Linda M.L. Khan, MS, CCC-SLP
Linda Khan earned her Speech/Language Pathology Master’s Degree in 1976 from Syracuse University. She began her career in the nearby Marcellus School District, working with K-12 students during the initial years of PL94-142. The unintelligible, language-impaired children on her caseload sparked her interest in phonology as a potentially more effective and efficient therapy approach for children with severe speech sound disorders.
In 1980, Khan joined the developmental pediatric faculty at the University of Texas Medical Branch (Galveston), where she pursued the idea of reducing the time required to complete a thorough phonological analysis. She knew from her four years juggling her public school caseload that the combined assessment would need to take less than one hour, not the several hours that were typical at that time. She concluded that attaching a phonological process analysis grid to a traditional articulation test would greatly reduce the time to assess unintelligible and very young children. By combining articulation with phonological analysis, only one test administration was required, yielding two analyses: traditional IMF articulation errors and phonological patterns. She and Nancy Lewis teamed up to “pursue the dream”, field-testing phonological grids with several articulation tests, which culminated in the 1986 publication of the Khan-Lewis Phonological Analysis, using the target words from the Goldman-Fristoe Test of Articulation.
Since then, Khan has held school-based SLP positions in New York, Texas, California and Florida, has been a transdisciplinary specialist on early intervention teams, and has held clinical faculty positions at several Universities.
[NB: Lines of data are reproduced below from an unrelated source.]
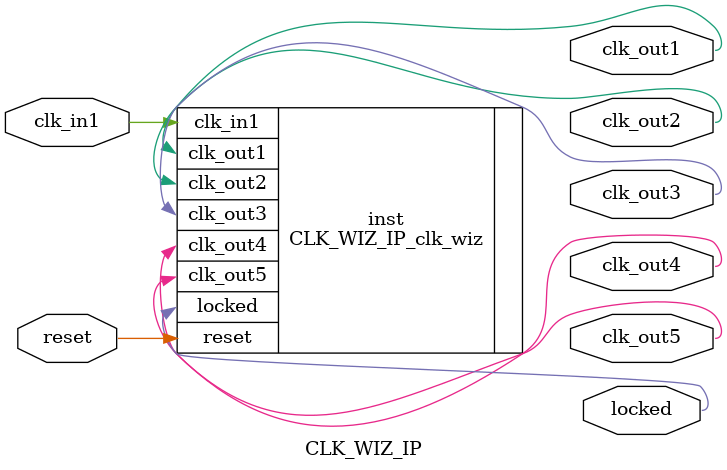
<source format=v>


`timescale 1ps/1ps

(* CORE_GENERATION_INFO = "CLK_WIZ_IP,clk_wiz_v6_0_12_0_0,{component_name=CLK_WIZ_IP,use_phase_alignment=true,use_min_o_jitter=false,use_max_i_jitter=false,use_dyn_phase_shift=false,use_inclk_switchover=false,use_dyn_reconfig=false,enable_axi=0,feedback_source=FDBK_AUTO,PRIMITIVE=PLL,num_out_clk=5,clkin1_period=8.000,clkin2_period=10.0,use_power_down=false,use_reset=true,use_locked=true,use_inclk_stopped=false,feedback_type=SINGLE,CLOCK_MGR_TYPE=NA,manual_override=false}" *)

module CLK_WIZ_IP 
 (
  // Clock out ports
  output        clk_out1,
  output        clk_out2,
  output        clk_out3,
  output        clk_out4,
  output        clk_out5,
  // Status and control signals
  input         reset,
  output        locked,
 // Clock in ports
  input         clk_in1
 );

  CLK_WIZ_IP_clk_wiz inst
  (
  // Clock out ports  
  .clk_out1(clk_out1),
  .clk_out2(clk_out2),
  .clk_out3(clk_out3),
  .clk_out4(clk_out4),
  .clk_out5(clk_out5),
  // Status and control signals               
  .reset(reset), 
  .locked(locked),
 // Clock in ports
  .clk_in1(clk_in1)
  );

endmodule

</source>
Of her nearly forty-year career, twenty years were spent working abroad as an International Schools SLP/Special Needs Department head in Germany, Saudi Arabia, Jordan, Kenya, South Korea and Nigeria. She was Chief, Audiology and Speech Pathology in Frankfurt.
Throughout her career, Khan has focused on the needs of young unintelligible children. By targeting phonological processes first – the building blocks – the children achieved intelligibility more quickly, and became successful communicators sooner.
Khan has earned numerous professional awards, served on advisory boards, and held leadership positions in several speech/language associations, including the Overseas (Europe) Association of Communication Sciences. She has presented seminars worldwide on phonological process analysis and treatment, and has authored articles and two self-instructional texts on phonological process analysis. Currently, Khan is a consultant in the Tampa, FL area.